| Source text |
┄┄┄┄┄┄
High Heel shoes were used since 3500 BCE in Egypt and during later periods in Middle-East, India, Italy and Greece.
Infact, platform heels or high heels in those days solved more purpose than today.
Ancient Egyptian butchers wore high heels to keep their feet free from blood of butchered animals
Egyptian murals from 3500 BCE showed the lower classes walking around barefooted while those in higher classes wore early versions of high heels. Theirs were made of leather pieces held together with lacing in the shape of an Ankh (Crux Ansata or Cross with a handle, held by almost all Egyptian Gods) or the Egyptian hieroglyph for life.
Butchers were also allowed to wear these platform (high heel) shoes so they can walk above the blood of the dead animals they slaughtered.
Animals were slaughtered for sacrifice, meat consumption, leather usage etc by ancient egyptians.
Butchers footwear had complete elevation from ground, whereas higher class had footwear which were flat at only at toes.
Middle-East horse riders wore high heels to keep their feet in stirrups
As it was difficult to keep their feet in stirrups and stand up to shoot arrows at enemies, high heels were used, which were extremely helpful to horse riders, as the heel helped keep their feet in place as they ride. This was found on a 9th century bowl from Persia (modern Iran, Iraq).
Roman and Greek Theatre artists and Prostitutes wore High Heels
High heels greek and roman wore were more like platform shoes made with cork soles. Actors would wear high heels to depict the importance of their character. In the sex trade, on the other hand, high heels were used to identify prostitutes.
┄┄┄┄┄┄
| Data lines |
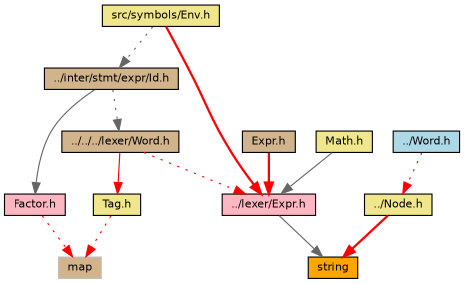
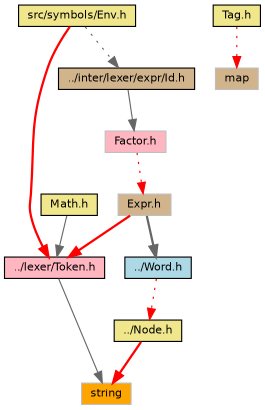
  digraph {
    node [color=black fillcolor=khaki fontname=Helvetica fontsize=10 shape=record style=filled]
    edge [color=red fontname=Helvetica fontsize=10 labelfontname=Helvetica labelfontsize=10 style=dotted]
    n1 [fontcolor=black height=0.2 label="src/symbols/Env.h" width=0.4]
-   n2 [fillcolor=lightpink height=0.2 label="../lexer/Expr.h" width=0.4]
-   n3 [fillcolor=tan height=0.2 label="../inter/stmt/expr/Id.h" width=0.4]
+   n2 [fillcolor=lightpink height=0.2 label="../lexer/Token.h" width=0.4]
+   n3 [fillcolor=tan height=0.2 label="../inter/lexer/expr/Id.h" width=0.4]
    n4 [color=grey75 fillcolor=tan height=0.2 label=map width=0.4]
-   n5 [fillcolor=orange height=0.2 label=string width=0.4]
-   n6 [fillcolor=lightpink height=0.2 label="Factor.h" width=0.4]
-   n7 [fillcolor=tan height=0.2 label="../../../lexer/Word.h" width=0.4]
-   n8 [fillcolor=tan height=0.2 label="Expr.h" width=0.4]
+   n5 [color=grey75 fillcolor=orange height=0.2 label=string width=0.4]
+   n6 [color=grey75 fillcolor=lightpink height=0.2 label="Factor.h" width=0.4]
+   n8 [color=grey75 fillcolor=tan height=0.2 label="Expr.h" width=0.4]
    n9 [height=0.2 label="Tag.h" width=0.4]
    n10 [fillcolor=lightblue height=0.2 label="../Word.h" width=0.4]
    n11 [height=0.2 label="Math.h" width=0.4]
    n12 [height=0.2 label="../Node.h" width=0.4]
    n1 -> n2 [style=bold]
    n1 -> n3 [color=gray40]
    n2 -> n5 [color=gray40 style=solid]
    n3 -> n6 [color=gray40 style=solid]
-   n3 -> n7 [color=gray40]
-   n6 -> n4
-   n7 -> n2
-   n7 -> n9 [style=solid]
+   n6 -> n8
    n8 -> n2 [style=bold]
+   n8 -> n10 [color=gray40 style=bold]
    n9 -> n4
    n10 -> n12
    n11 -> n2 [color=gray40 style=solid]
    n12 -> n5 [style=bold]
  }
┄┄┄┄┄┄
| Written request 1 |
Duplicate everything in the high heels passage from "Infact, platform heels" down to "only at toes.".
| Written request 2 |
Answer these from the high heels passage:
(a) What were the heels of the Egyptian higher classes made of?
(b) On what object was the horse riders' use of heels found?
(c) What were the soles of the Greek and Roman platform shoes made with?
The lines after the high heels passage have no connection to it.

| Complete output 1 |
Infact, platform heels or high heels in those days solved more purpose than today.
Ancient Egyptian butchers wore high heels to keep their feet free from blood of butchered animals
Egyptian murals from 3500 BCE showed the lower classes walking around barefooted while those in higher classes wore early versions of high heels. Theirs were made of leather pieces held together with lacing in the shape of an Ankh (Crux Ansata or Cross with a handle, held by almost all Egyptian Gods) or the Egyptian hieroglyph for life.
Butchers were also allowed to wear these platform (high heel) shoes so they can walk above the blood of the dead animals they slaughtered.
Animals were slaughtered for sacrifice, meat consumption, leather usage etc by ancient egyptians.
Butchers footwear had complete elevation from ground, whereas higher class had footwear which were flat at only at toes.

| Complete output 2 |
(a) Leather pieces held together with lacing
(b) A 9th century bowl from Persia
(c) Cork